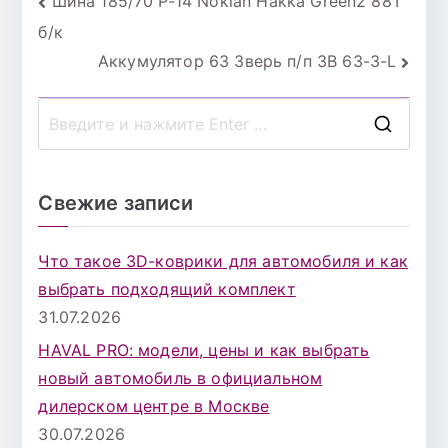
Навигация
Шина 185/70 Р-14 Nokian Hakka Green2 88T
б/к
по
Аккумулятор 63 Зверь п/п 3В 63-3-L
записям
П
о
и
Свежие записи
с
к
Что такое 3D-коврики для автомобиля и как
д
выбрать подходящий комплект
л
31.07.2026
я
HAVAL PRO: модели, цены и как выбрать
:
новый автомобиль в официальном
дилерском центре в Москве
30.07.2026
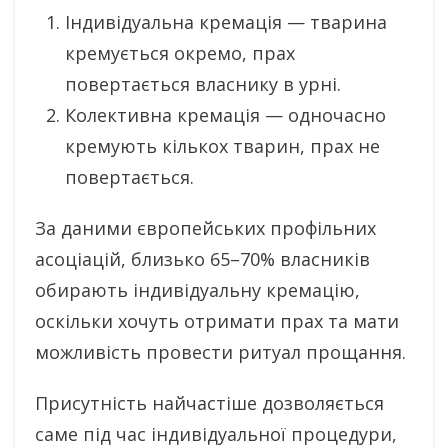
Індивідуальна кремація — тварина
кремується окремо, прах
повертається власнику в урні.
Колективна кремація — одночасно
кремують кількох тварин, прах не
повертається.
За даними європейських профільних
асоціацій, близько 65–70% власників
обирають індивідуальну кремацію,
оскільки хочуть отримати прах та мати
можливість провести ритуал прощання.
Присутність найчастіше дозволяється
саме під час індивідуальної процедури,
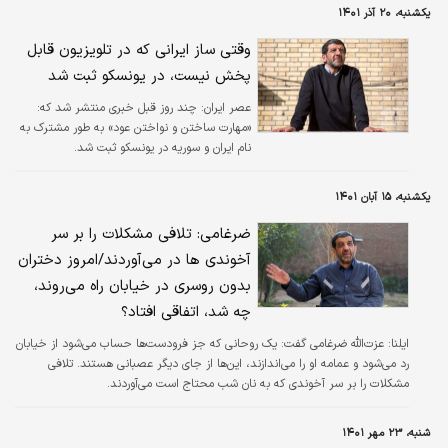
یکشنبه، ۲۰ آذر ۱۴۰۱
وقتی ساز ایرانی که در تلویزیون قابل
پخش نیست، در یونسکو ثبت شد
عصر ایران:
چند روز قبل خبری منتشر شد که:
«مهارت ساختن و نواختن عود» به طور مشترک به
نام ایران و سوریه در یونسکو ثبت شد.
یکشنبه، ۱۵ آبان ۱۴۰۱
ضرغامی: تلافی مشکلات را بر سر
آخوندی ها در می‌آوردند/امروز دختران
بدون روسری در خیابان راه می‌روند،
چه شد، اتفاقی افتاد؟
ایلنا:
عزت‌الله ضرغامی گفت: یک روحانی که جز فرودست‌ها حساب می‌شود از خیابان
رد می‌شود و عمامه او را می‌اندازند، این‌ها از جای دیگر عصبانی هستند. تلافی
مشکلات را بر سر آخوندی که به نان شب محتاج است می‌آوردند.
شنبه، ۲۳ مهر ۱۴۰۱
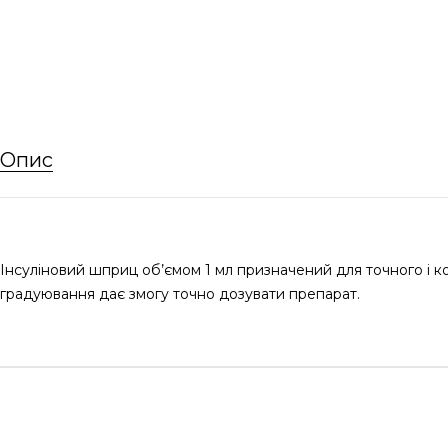
Опис
Інсуліновий шприц об’ємом 1 мл призначений для точного і ко
градуювання дає змогу точно дозувати препарат.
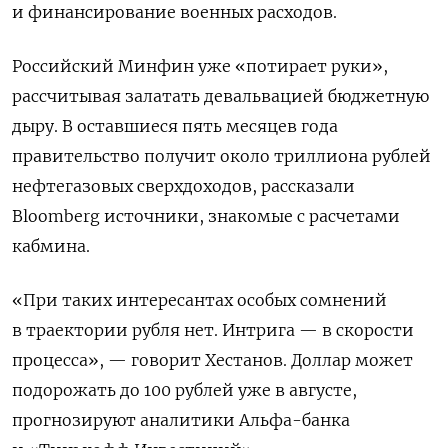
и финансирование военных расходов.
Российский Минфин уже «потирает руки»,
рассчитывая залатать девальвацией бюджетную
дыру. В оставшиеся пять месяцев года
правительство получит около триллиона рублей
нефтегазовых сверхдоходов, рассказали
Bloomberg источники, знакомые с расчетами
кабмина.
«При таких интересантах особых сомнений
в траектории рубля нет. Интрига — в скорости
процесса», — говорит Хестанов. Доллар может
подорожать до 100 рублей уже в августе,
прогнозируют аналитики Альфа-банка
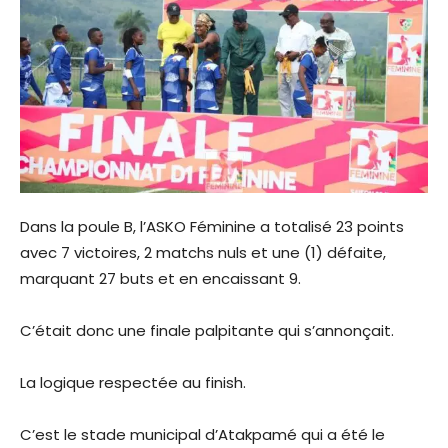
Dans la poule B, l’ASKO Féminine a totalisé 23 points
avec 7 victoires, 2 matchs nuls et une (1) défaite,
marquant 27 buts et en encaissant 9.
C’était donc une finale palpitante qui s’annonçait.
La logique respectée au finish.
C’est le stade municipal d’Atakpamé qui a été le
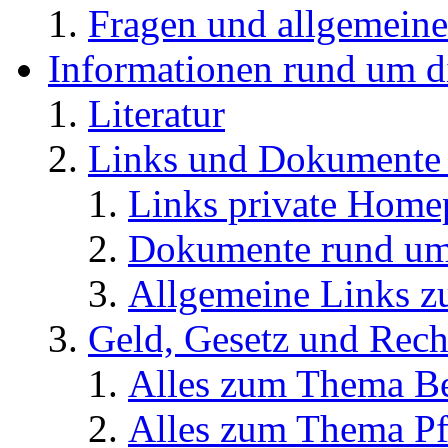
Fragen und allgemeine
Informationen rund um d
Literatur
Links und Dokument
Links private Home
Dokumente rund u
Allgemeine Links
Geld, Gesetz und Rech
Alles zum Thema Be
Alles zum Thema Pf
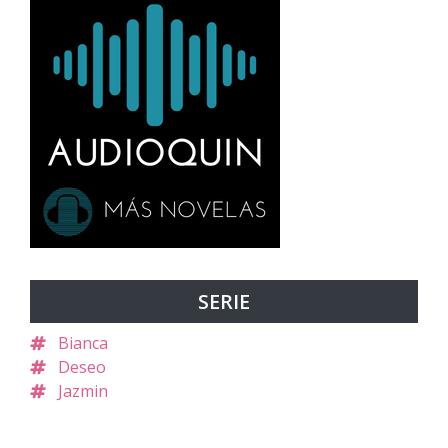
SERIE
Bianca
Deseo
Jazmin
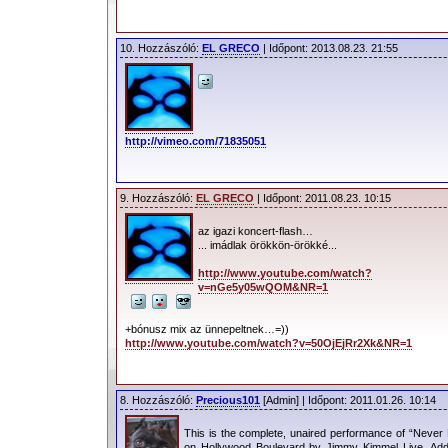
10. Hozzászóló:
EL GRECO
| Időpont: 2013.08.23. 21:55
http://vimeo.com/71835051
9. Hozzászóló:
EL GRECO
| Időpont: 2011.08.23. 10:15
az igazi koncert-flash…
... imádlak örökkön-örökké...
http://www.youtube.com/watch?
v=nGe5y05wQOM&NR=1
+bónusz mix az ünnepeltnek…=))
http://www.youtube.com/watch?v=50OjEjRr2Xk&NR=1
8. Hozzászóló:
Precious101
[Admin] | Időpont: 2011.01.26. 10:14
This is the complete, unaired performance of “Never 
on Hollywood Boulevard by Jimmy Kimmel Live. Addit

• [What is needed] Change "Időpont" to "Dátum" everywhere in the records above, and give their text again with nothing else altered. Leave the pictures out of your answer.

• [Written response]
Навигация
Шина 185/70 Р-14 Nokian Hakka Green2 88T
б/к
по
Аккумулятор 63 Зверь п/п 3В 63-3-L
записям
П
о
и
Свежие записи
с
к
Что такое 3D-коврики для автомобиля и как
д
выбрать подходящий комплект
л
31.07.2026
я
HAVAL PRO: модели, цены и как выбрать
:
новый автомобиль в официальном
дилерском центре в Москве
30.07.2026
Індивідуальна кремація — тварина
кремується окремо, прах
повертається власнику в урні.
Колективна кремація — одночасно
кремують кількох тварин, прах не
повертається.
За даними європейських профільних
асоціацій, близько 65–70% власників
обирають індивідуальну кремацію,
оскільки хочуть отримати прах та мати
можливість провести ритуал прощання.
Присутність найчастіше дозволяється
саме під час індивідуальної процедури,
یکشنبه، ۲۰ آذر ۱۴۰۱
وقتی ساز ایرانی که در تلویزیون قابل
پخش نیست، در یونسکو ثبت شد
عصر ایران:
چند روز قبل خبری منتشر شد که:
«مهارت ساختن و نواختن عود» به طور مشترک به
نام ایران و سوریه در یونسکو ثبت شد.
یکشنبه، ۱۵ آبان ۱۴۰۱
ضرغامی: تلافی مشکلات را بر سر
آخوندی ها در می‌آوردند/امروز دختران
بدون روسری در خیابان راه می‌روند،
چه شد، اتفاقی افتاد؟
ایلنا:
عزت‌الله ضرغامی گفت: یک روحانی که جز فرودست‌ها حساب می‌شود از خیابان
رد می‌شود و عمامه او را می‌اندازند، این‌ها از جای دیگر عصبانی هستند. تلافی
مشکلات را بر سر آخوندی که به نان شب محتاج است می‌آوردند.
شنبه، ۲۳ مهر ۱۴۰۱
Опис
Інсуліновий шприц об’ємом 1 мл призначений для точного і ко
градуювання дає змогу точно дозувати препарат.
и финансирование военных расходов.
Российский Минфин уже «потирает руки»,
рассчитывая залатать девальвацией бюджетную
дыру. В оставшиеся пять месяцев года
правительство получит около триллиона рублей
нефтегазовых сверхдоходов, рассказали
Bloomberg источники, знакомые с расчетами
кабмина.
«При таких интересантах особых сомнений
в траектории рубля нет. Интрига — в скорости
процесса», — говорит Хестанов. Доллар может
подорожать до 100 рублей уже в августе,
прогнозируют аналитики Альфа-банка
Dans la poule B, l’ASKO Féminine a totalisé 23 points
avec 7 victoires, 2 matchs nuls et une (1) défaite,
marquant 27 buts et en encaissant 9.
C’était donc une finale palpitante qui s’annonçait.
La logique respectée au finish.
C’est le stade municipal d’Atakpamé qui a été le
Fragen und allgemeine
Informationen rund um d
Literatur
Links und Dokument
Links private Home
Dokumente rund u
Allgemeine Links
Geld, Gesetz und Rech
Alles zum Thema Be
Alles zum Thema Pf
SERIE
Bianca
Deseo
Jazmin
10. Hozzászóló:
EL GRECO
| Dátum: 2013.08.23. 21:55
http://vimeo.com/71835051
9. Hozzászóló:
EL GRECO
| Dátum: 2011.08.23. 10:15
az igazi koncert-flash…
... imádlak örökkön-örökké...
http://www.youtube.com/watch?
v=nGe5y05wQOM&NR=1
+bónusz mix az ünnepeltnek…=))
http://www.youtube.com/watch?v=50OjEjRr2Xk&NR=1
8. Hozzászóló:
Precious101
[Admin] | Dátum: 2011.01.26. 10:14
This is the complete, unaired performance of “Never 
on Hollywood Boulevard by Jimmy Kimmel Live. Addit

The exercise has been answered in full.